The Result: A Strong Foundation for the 5G Future
The service provider reinforced its high confidence in the Infoblox solution through numerous consultations, road-map sessions and product testing with various Infoblox experts. In multiple phases, the provider will add a second Infoblox Grid, upgrade its Authoritative DNS and DHCP followed by DNS Cache Acceleration and add other features, including BloxOne Threat Defense. Best of all, the provider gained the flexibility to add virtualized functionality to its existing network wherever and whenever needed. Whether it requires Advanced DNS Protection to maintain service availability and critical DNS functionality during a volumetric DDoS attack or a quick increase in DNS Cache Acceleration capacity to accommodate additional network traffic temporarily, the service provider can leverage the platform’s flexibility to support its future vision for 5G and beyond.

===============

Exercise brief: In the Infoblox passage, what feature could the provider use to keep critical DNS functionality available during a volumetric DDoS attack? The records have nothing to do with the text.

Dataset excerpts:
===============

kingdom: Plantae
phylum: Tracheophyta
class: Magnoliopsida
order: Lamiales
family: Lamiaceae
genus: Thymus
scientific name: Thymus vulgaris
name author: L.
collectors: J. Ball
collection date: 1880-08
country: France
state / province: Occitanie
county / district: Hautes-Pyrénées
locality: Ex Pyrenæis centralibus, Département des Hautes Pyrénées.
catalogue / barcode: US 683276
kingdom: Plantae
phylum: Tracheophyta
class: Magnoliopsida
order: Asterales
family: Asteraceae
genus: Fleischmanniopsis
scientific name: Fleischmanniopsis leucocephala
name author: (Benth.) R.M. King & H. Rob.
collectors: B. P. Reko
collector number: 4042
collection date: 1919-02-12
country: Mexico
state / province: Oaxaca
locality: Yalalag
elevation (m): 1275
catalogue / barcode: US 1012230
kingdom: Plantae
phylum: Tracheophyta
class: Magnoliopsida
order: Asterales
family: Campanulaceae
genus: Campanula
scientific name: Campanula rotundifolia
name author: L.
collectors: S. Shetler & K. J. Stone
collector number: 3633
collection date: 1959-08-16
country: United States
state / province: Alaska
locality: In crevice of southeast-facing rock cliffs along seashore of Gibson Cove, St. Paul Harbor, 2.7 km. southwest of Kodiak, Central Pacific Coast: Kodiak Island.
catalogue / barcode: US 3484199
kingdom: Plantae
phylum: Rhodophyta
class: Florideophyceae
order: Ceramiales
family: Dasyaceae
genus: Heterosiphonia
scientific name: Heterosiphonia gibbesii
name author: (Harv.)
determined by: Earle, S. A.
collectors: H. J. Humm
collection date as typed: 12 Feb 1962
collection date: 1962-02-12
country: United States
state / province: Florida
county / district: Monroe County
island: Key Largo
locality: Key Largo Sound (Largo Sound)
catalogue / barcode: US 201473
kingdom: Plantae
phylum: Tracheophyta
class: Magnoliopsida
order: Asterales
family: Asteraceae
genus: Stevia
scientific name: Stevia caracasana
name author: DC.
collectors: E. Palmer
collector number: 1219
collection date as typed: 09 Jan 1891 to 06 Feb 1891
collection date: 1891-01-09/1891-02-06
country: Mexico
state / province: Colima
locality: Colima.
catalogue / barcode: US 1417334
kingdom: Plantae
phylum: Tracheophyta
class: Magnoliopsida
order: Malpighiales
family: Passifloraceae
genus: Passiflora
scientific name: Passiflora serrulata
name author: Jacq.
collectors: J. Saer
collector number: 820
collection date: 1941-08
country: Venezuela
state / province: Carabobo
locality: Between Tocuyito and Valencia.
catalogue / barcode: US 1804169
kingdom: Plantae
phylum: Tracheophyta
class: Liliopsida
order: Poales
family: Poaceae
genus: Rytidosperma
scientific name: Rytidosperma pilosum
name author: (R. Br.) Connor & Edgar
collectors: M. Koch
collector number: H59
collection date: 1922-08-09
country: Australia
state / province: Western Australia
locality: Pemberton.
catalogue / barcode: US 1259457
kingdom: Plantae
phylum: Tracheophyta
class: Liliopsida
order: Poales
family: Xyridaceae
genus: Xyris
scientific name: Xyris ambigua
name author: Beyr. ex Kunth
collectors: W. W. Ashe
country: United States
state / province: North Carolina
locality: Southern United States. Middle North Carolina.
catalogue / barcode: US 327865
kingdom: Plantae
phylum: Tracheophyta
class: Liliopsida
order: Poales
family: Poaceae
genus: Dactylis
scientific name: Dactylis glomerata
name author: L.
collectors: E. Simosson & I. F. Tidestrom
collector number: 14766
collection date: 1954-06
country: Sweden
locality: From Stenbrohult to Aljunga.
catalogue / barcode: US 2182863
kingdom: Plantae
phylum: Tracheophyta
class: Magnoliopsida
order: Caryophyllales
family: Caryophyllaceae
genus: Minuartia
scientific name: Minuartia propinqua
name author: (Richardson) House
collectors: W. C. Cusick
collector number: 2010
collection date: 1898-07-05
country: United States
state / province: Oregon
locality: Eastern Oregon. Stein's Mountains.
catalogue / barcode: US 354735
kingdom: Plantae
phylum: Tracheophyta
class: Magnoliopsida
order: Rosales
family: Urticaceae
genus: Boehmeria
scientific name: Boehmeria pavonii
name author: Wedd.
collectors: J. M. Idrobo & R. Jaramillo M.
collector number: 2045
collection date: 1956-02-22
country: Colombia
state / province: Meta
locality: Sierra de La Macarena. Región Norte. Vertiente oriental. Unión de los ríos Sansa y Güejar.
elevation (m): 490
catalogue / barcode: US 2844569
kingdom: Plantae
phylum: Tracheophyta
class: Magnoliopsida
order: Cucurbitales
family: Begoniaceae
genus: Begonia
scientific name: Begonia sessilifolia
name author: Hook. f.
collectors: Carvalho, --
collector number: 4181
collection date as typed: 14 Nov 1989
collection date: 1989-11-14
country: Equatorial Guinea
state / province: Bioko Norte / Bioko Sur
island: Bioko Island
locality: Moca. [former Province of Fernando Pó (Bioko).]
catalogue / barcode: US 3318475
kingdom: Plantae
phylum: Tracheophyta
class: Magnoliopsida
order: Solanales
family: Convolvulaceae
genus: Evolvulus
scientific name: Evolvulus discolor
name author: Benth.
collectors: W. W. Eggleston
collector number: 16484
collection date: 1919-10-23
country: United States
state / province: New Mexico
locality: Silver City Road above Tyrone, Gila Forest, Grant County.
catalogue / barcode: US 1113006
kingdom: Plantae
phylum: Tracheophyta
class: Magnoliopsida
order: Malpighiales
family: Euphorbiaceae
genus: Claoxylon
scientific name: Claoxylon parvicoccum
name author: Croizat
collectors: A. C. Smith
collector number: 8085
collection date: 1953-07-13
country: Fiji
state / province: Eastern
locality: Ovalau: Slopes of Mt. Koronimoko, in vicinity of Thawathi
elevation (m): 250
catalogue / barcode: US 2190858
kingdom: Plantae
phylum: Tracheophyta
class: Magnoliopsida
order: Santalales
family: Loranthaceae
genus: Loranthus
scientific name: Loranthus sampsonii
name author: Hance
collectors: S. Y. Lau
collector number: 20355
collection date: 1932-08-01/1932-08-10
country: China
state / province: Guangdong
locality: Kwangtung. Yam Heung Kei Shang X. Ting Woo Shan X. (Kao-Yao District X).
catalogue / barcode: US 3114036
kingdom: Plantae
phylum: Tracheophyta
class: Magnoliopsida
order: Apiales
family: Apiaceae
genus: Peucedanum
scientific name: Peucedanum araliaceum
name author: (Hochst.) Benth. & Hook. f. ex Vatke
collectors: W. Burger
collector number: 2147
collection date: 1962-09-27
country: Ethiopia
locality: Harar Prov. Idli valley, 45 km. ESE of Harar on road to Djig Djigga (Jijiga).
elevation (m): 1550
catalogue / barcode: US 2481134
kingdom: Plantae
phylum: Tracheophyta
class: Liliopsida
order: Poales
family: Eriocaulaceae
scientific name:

===============

Task response: Advanced DNS Protection.